• **WORK INSTRUCTION**: Starting with the first line of the records, write out each line exactly until you have included the line containing "Inputs (3:18)".

★ ★ ★ ★ ★ ★ ★

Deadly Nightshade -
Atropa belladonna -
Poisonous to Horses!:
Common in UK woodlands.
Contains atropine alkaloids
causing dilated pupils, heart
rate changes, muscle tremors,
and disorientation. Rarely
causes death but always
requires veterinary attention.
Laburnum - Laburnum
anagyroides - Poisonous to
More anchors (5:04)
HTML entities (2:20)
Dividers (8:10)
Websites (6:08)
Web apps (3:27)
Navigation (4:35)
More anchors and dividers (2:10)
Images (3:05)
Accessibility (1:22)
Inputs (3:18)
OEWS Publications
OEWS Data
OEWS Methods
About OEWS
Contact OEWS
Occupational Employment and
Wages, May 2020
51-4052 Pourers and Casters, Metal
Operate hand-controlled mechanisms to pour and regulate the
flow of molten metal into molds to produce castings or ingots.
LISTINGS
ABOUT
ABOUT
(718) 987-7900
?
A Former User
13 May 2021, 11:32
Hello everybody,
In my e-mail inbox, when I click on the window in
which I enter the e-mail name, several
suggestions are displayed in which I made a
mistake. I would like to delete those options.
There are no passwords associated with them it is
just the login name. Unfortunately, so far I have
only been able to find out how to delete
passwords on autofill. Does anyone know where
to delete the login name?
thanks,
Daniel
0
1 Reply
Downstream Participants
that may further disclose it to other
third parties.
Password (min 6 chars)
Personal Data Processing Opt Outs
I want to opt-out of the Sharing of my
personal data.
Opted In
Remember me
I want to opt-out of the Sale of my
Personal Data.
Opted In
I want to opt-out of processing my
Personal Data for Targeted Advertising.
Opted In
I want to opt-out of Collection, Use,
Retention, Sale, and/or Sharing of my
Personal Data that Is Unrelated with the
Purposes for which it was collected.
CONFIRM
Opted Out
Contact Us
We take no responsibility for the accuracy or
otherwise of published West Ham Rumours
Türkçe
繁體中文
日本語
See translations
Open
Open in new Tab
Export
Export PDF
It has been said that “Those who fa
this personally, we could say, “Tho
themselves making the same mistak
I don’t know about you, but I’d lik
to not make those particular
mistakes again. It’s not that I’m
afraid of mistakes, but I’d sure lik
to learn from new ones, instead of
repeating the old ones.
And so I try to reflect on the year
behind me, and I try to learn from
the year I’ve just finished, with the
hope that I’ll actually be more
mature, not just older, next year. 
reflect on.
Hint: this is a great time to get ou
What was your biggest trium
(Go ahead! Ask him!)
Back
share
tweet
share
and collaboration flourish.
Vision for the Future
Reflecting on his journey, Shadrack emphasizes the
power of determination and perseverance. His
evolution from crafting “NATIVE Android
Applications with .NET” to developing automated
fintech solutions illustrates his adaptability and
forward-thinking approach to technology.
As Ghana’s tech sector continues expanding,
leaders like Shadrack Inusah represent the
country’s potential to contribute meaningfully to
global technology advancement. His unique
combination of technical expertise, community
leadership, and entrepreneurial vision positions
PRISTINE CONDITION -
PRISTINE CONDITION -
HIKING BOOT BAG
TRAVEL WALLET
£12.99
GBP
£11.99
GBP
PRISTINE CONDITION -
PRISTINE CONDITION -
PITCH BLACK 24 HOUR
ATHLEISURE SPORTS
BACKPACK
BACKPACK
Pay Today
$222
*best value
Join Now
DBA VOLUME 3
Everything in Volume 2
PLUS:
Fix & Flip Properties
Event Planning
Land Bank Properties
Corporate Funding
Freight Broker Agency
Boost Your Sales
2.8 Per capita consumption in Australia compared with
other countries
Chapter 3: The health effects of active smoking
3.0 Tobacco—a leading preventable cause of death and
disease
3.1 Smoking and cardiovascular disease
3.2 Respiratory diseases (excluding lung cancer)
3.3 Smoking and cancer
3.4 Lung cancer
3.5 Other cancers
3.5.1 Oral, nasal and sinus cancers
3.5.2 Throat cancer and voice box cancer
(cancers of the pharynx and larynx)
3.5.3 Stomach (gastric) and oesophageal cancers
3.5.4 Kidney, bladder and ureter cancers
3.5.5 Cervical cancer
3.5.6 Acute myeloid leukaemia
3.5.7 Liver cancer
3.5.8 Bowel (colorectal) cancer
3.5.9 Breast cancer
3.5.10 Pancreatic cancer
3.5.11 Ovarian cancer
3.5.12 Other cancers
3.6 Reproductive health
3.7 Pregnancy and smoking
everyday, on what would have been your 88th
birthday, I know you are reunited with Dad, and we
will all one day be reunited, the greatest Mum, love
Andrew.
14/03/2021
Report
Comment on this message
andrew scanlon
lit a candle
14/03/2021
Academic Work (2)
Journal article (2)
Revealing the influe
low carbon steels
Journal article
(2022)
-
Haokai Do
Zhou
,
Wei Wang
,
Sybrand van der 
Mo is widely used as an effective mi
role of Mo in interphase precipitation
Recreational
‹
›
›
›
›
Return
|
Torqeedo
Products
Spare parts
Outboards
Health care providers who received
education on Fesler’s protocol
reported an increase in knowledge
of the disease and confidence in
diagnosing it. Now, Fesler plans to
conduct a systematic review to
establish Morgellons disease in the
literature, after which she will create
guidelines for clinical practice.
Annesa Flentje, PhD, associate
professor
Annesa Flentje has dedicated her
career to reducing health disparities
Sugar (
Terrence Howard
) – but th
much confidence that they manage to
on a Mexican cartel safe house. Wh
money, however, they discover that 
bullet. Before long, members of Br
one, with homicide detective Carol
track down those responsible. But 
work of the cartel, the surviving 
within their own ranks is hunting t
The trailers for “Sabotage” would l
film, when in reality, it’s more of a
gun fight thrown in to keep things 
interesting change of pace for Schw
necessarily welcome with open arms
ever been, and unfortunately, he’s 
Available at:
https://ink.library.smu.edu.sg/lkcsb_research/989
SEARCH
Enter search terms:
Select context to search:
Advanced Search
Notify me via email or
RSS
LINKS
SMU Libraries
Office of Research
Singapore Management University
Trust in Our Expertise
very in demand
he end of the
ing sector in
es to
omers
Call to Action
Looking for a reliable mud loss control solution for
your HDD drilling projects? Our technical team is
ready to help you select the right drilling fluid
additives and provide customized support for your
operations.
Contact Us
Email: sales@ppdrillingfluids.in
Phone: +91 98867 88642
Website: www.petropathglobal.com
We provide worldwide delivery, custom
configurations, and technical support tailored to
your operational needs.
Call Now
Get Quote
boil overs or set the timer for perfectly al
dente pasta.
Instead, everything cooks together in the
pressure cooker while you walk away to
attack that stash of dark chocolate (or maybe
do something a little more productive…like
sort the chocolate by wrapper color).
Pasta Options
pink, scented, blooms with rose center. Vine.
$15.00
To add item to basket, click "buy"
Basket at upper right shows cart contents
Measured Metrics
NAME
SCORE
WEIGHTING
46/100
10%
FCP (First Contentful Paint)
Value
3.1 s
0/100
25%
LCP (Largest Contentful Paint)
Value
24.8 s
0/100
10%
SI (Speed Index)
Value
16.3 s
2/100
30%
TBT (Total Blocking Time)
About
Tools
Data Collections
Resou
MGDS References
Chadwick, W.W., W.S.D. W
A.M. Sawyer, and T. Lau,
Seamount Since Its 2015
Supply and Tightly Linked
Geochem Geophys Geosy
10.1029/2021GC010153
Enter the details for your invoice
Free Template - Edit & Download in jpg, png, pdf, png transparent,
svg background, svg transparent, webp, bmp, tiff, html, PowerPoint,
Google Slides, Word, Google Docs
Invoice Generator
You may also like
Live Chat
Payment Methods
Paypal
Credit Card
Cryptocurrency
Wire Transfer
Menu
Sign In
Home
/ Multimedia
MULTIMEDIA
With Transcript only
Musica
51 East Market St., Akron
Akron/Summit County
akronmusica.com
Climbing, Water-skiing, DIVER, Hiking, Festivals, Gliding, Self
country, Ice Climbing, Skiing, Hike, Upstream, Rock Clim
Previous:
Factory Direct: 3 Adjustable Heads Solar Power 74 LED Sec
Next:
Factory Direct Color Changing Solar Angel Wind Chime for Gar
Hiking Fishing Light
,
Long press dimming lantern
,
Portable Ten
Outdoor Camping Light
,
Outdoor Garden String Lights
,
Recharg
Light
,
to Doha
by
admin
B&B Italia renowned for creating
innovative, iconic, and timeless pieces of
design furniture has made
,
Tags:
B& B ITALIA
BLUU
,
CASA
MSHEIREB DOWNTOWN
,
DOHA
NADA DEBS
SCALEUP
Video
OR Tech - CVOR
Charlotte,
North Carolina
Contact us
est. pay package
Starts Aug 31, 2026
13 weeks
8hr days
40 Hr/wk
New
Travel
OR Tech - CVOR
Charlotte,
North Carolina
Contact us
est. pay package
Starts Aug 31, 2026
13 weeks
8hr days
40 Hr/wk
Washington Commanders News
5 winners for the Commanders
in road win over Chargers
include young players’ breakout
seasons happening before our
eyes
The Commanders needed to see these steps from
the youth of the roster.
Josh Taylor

★ ★ ★ ★ ★ ★ ★

• **TASK OUTPUT**:
Deadly Nightshade -
Atropa belladonna -
Poisonous to Horses!:
Common in UK woodlands.
Contains atropine alkaloids
causing dilated pupils, heart
rate changes, muscle tremors,
and disorientation. Rarely
causes death but always
requires veterinary attention.
Laburnum - Laburnum
anagyroides - Poisonous to
More anchors (5:04)
HTML entities (2:20)
Dividers (8:10)
Websites (6:08)
Web apps (3:27)
Navigation (4:35)
More anchors and dividers (2:10)
Images (3:05)
Accessibility (1:22)
Inputs (3:18)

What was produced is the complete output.